> **DATA PROVIDED**:
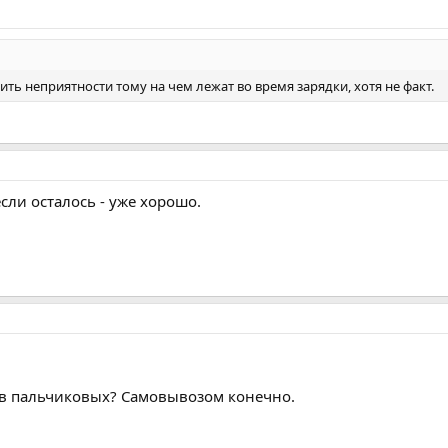
ить неприятности тому на чем лежат во время зарядки, хотя не факт.
сли осталось - уже хорошо.
ов пальчиковых? Самовывозом конечно.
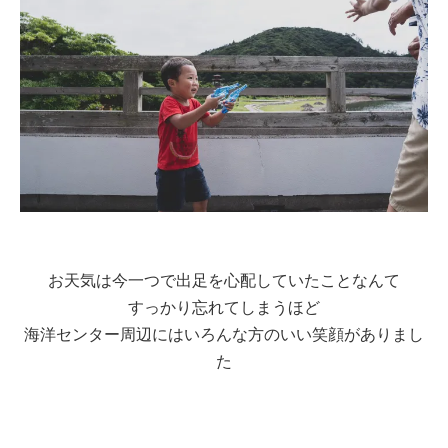
お天気は今一つで出足を心配していたことなんて
すっかり忘れてしまうほど
海洋センター周辺にはいろんな方のいい笑顔がありまし
た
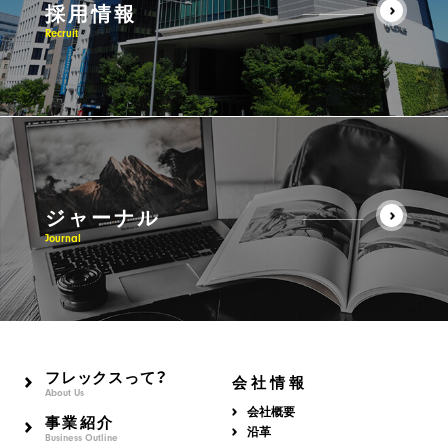
採用情報
Recruit
ジャーナル
Journal
フレックスって？
会社情報
About Us
会社概要
事業紹介
沿革
Business Outline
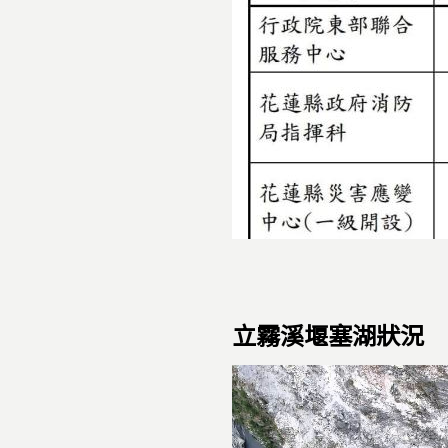
立霧溪堰塞湖狀況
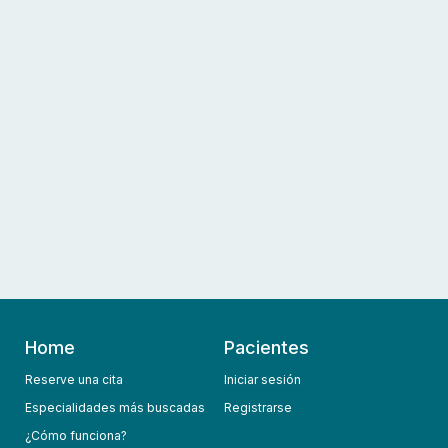
Home
Pacientes
Reserve una cita
Iniciar sesión
Especialidades más buscadas
Registrarse
¿Cómo funciona?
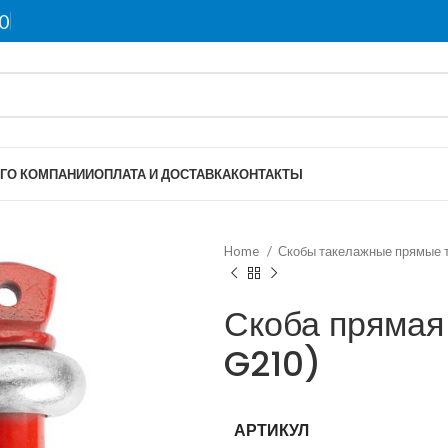
0
Г
О КОМПАНИИ
ОПЛАТА И ДОСТАВКА
КОНТАКТЫ
Home
Скобы такелажные прямые 
Скоба прямая
G210)
АРТИКУЛ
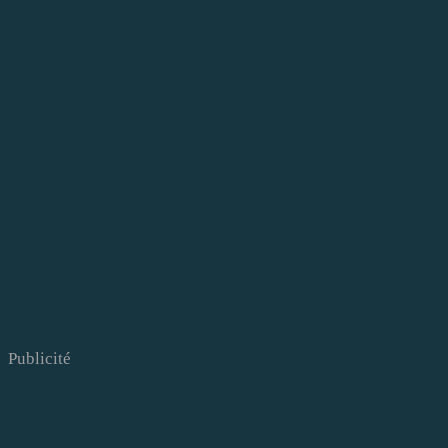
Publicité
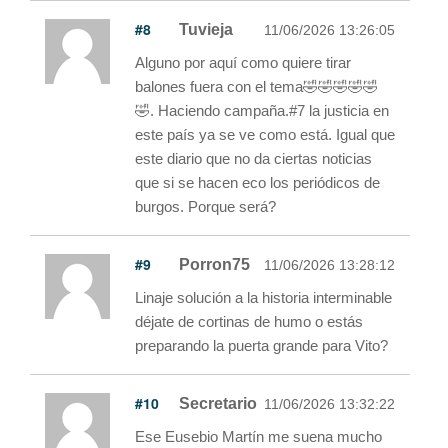
#8
Tuvieja
11/06/2026 13:26:05
Alguno por aquí como quiere tirar
balones fuera con el tema🤣🤣🤣🤣🤣
🤣. Haciendo campaña.#7 la justicia en
este país ya se ve como está. Igual que
este diario que no da ciertas noticias
que si se hacen eco los periódicos de
burgos. Porque será?
#9
Porron75
11/06/2026 13:28:12
Linaje solución a la historia interminable
déjate de cortinas de humo o estás
preparando la puerta grande para Vito?
#10
Secretario
11/06/2026 13:32:22
Ese Eusebio Martín me suena mucho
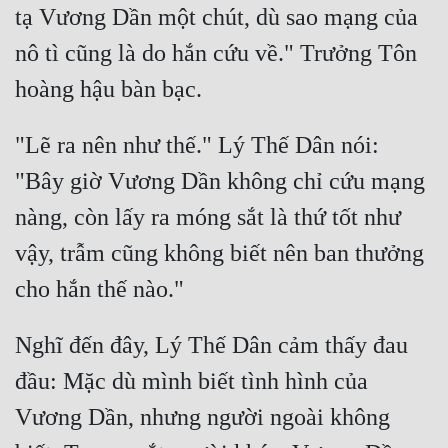
tạ Vương Dần một chút, dù sao mạng của 
nô tì cũng là do hắn cứu về." Trưởng Tôn 
"Lẽ ra nên như thế." Lý Thế Dân nói: 
"Bây giờ Vương Dần không chỉ cứu mạng 
nàng, còn lấy ra móng sắt là thứ tốt như 
vậy, trẫm cũng không biết nên ban thưởng 
Nghĩ đến đây, Lý Thế Dân cảm thấy đau 
đầu: Mặc dù mình biết tình hình của 
Vương Dần, nhưng người ngoài không 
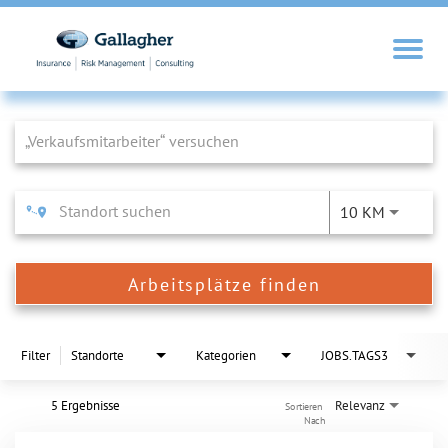
Job Search Page
10 KM
Arbeitsplätze finden
Filter
Standorte
Kategorien
JOBS.TAGS3
5 Ergebnisse
Relevanz
Sortieren 
Nach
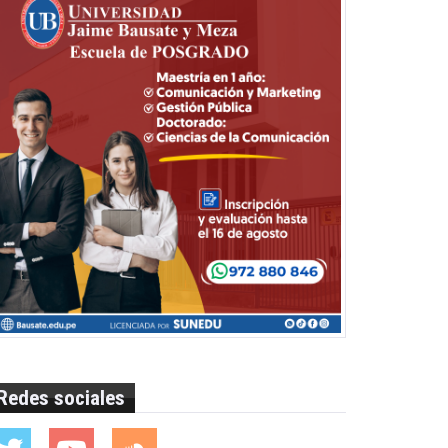
Redes sociales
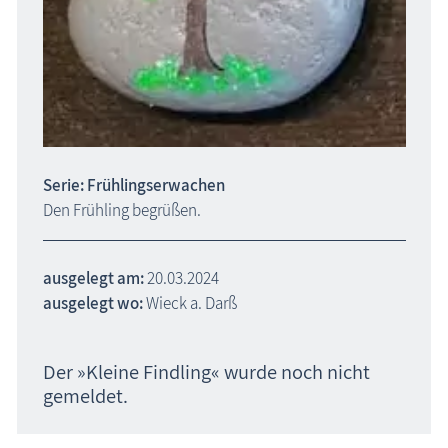
Serie: Frühlingserwachen
Den Frühling begrüßen.
ausgelegt am:
20.03.2024
ausgelegt wo:
Wieck a. Darß
Der »Kleine Findling« wurde noch nicht
gemeldet.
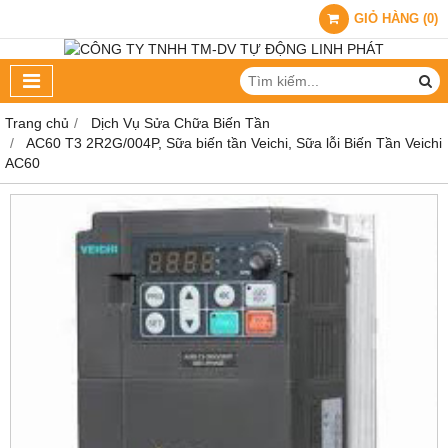
GIỎ HÀNG
(
0
)
Trang chủ
Dịch Vụ Sửa Chữa Biến Tần
AC60 T3 2R2G/004P, Sữa biến tần Veichi, Sữa lỗi Biến Tần Veichi
AC60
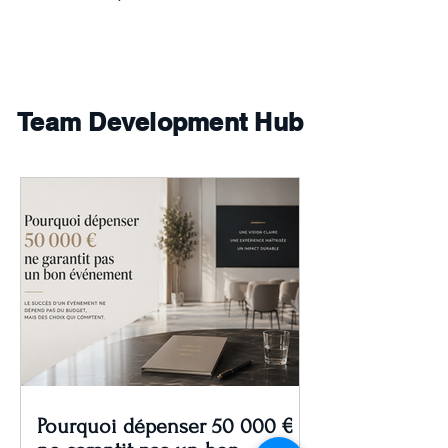
Team Development Hub
Pourquoi dépenser 50 000 €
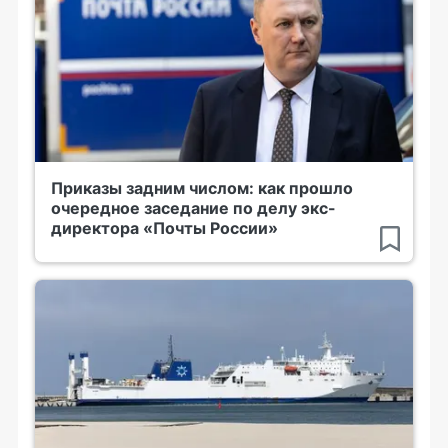
Приказы задним числом: как прошло
очередное заседание по делу экс-
директора «Почты России»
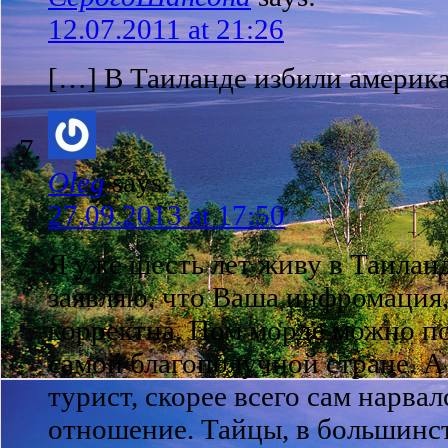
12.07.2011 at 21:26
[…] В Таиланде избили америка
Oleg
says:
27.09.2013 at 17:50
Я уже шесть лет живу в Таиланд
заявляю, что Ваша инфромация, 
корректна. Пом морде можно п
самой благополучной стране. А
турист, скорее всего сам нарва
отношение. Тайцы, в большинст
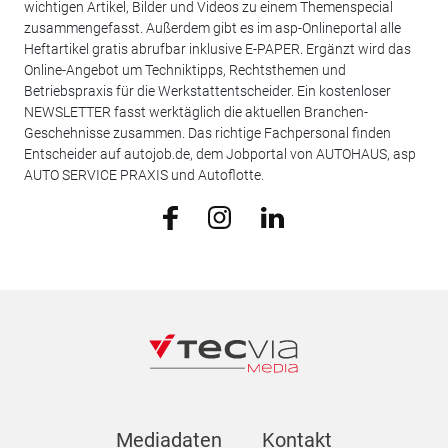
wichtigen Artikel, Bilder und Videos zu einem Themenspecial
zusammengefasst. Außerdem gibt es im asp-Onlineportal alle
Heftartikel gratis abrufbar inklusive E-PAPER. Ergänzt wird das
Online-Angebot um Techniktipps, Rechtsthemen und
Betriebspraxis für die Werkstattentscheider. Ein kostenloser
NEWSLETTER fasst werktäglich die aktuellen Branchen-
Geschehnisse zusammen. Das richtige Fachpersonal finden
Entscheider auf autojob.de, dem Jobportal von AUTOHAUS, asp
AUTO SERVICE PRAXIS und Autoflotte.
Mediadaten
Kontakt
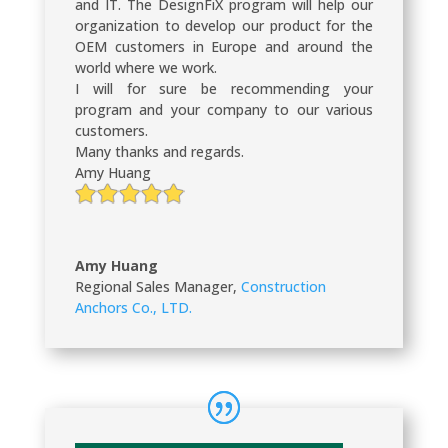
and IT. The DesignFiX program will help our
organization to develop our product for the
OEM customers in Europe and around the
world where we work.
I will for sure be recommending your
program and your company to our various
customers.
Many thanks and regards.
Amy Huang
Amy Huang
Regional Sales Manager
,
Construction
Anchors Co., LTD.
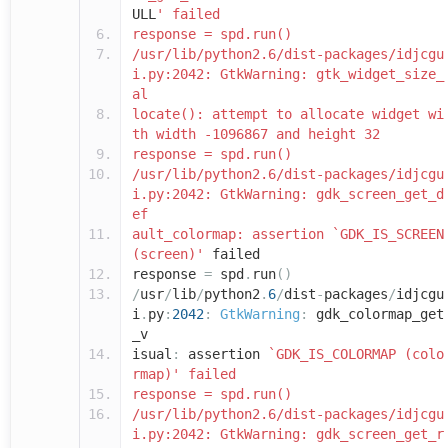
ULL
' failed
response = spd.run()
/usr/lib/python2.6/dist-packages/idjcgu
i.py:2042: GtkWarning: gtk_widget_size_
al
locate(): attempt to allocate widget wi
th width -1096867 and height 32
response = spd.run()
/usr/lib/python2.6/dist-packages/idjcgu
i.py:2042: GtkWarning: gdk_screen_get_d
ef
ault_colormap: assertion `GDK_IS_SCREEN
(screen)'
failed
response
=
spd
.
run
()
/
usr
/
lib
/
python2
.
6
/
dist
-
packages
/
idjcgu
i
.
py
:
2042
:
GtkWarning
:
gdk_colormap_get
_v
isual
:
assertion
`GDK_IS_COLORMAP (colo
rmap)' failed
response = spd.run()
/usr/lib/python2.6/dist-packages/idjcgu
i.py:2042: GtkWarning: gdk_screen_get_r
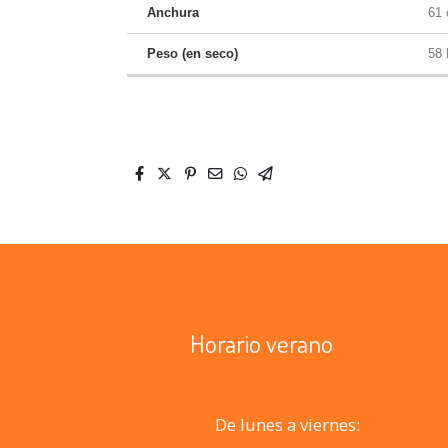
Anchura
61
Peso (en seco)
58
Horario verano
De lunes a viernes:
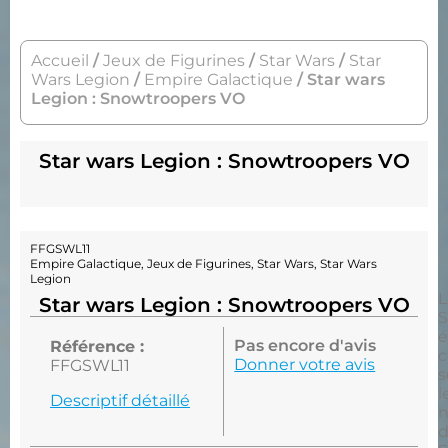
Accueil
/
Jeux de Figurines
/
Star Wars
/
Star
Wars Legion
/
Empire Galactique
/ Star wars
Legion : Snowtroopers VO
Star wars Legion : Snowtroopers VO
FFGSWL11
Empire Galactique
,
Jeux de Figurines
,
Star Wars
,
Star Wars
Legion
L
Star wars Legion : Snowtroopers VO
S
é
Pas encore d'avis
Référence :
c
Donner votre avis
FFGSWL11
s
l
Descriptif détaillé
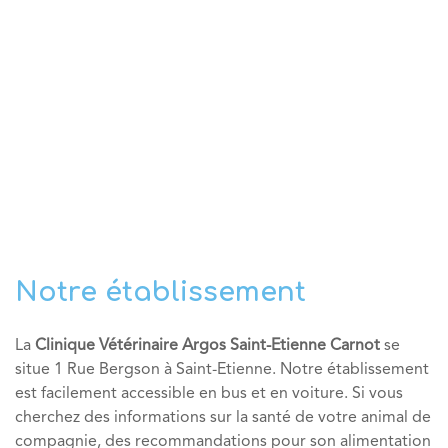
Notre établissement
La
Clinique Vétérinaire Argos Saint-Etienne Carnot
se
situe 1 Rue Bergson à Saint-Etienne. Notre établissement
est facilement accessible en bus et en voiture. Si vous
cherchez des informations sur la santé de votre animal de
compagnie, des recommandations pour son alimentation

> **TASK GOAL**:
Every line holding the string "your" should be copied here, so please find those lines in the data.

> **ANSWER SECTION**:
I will for sure be recommending your
program and your company to our various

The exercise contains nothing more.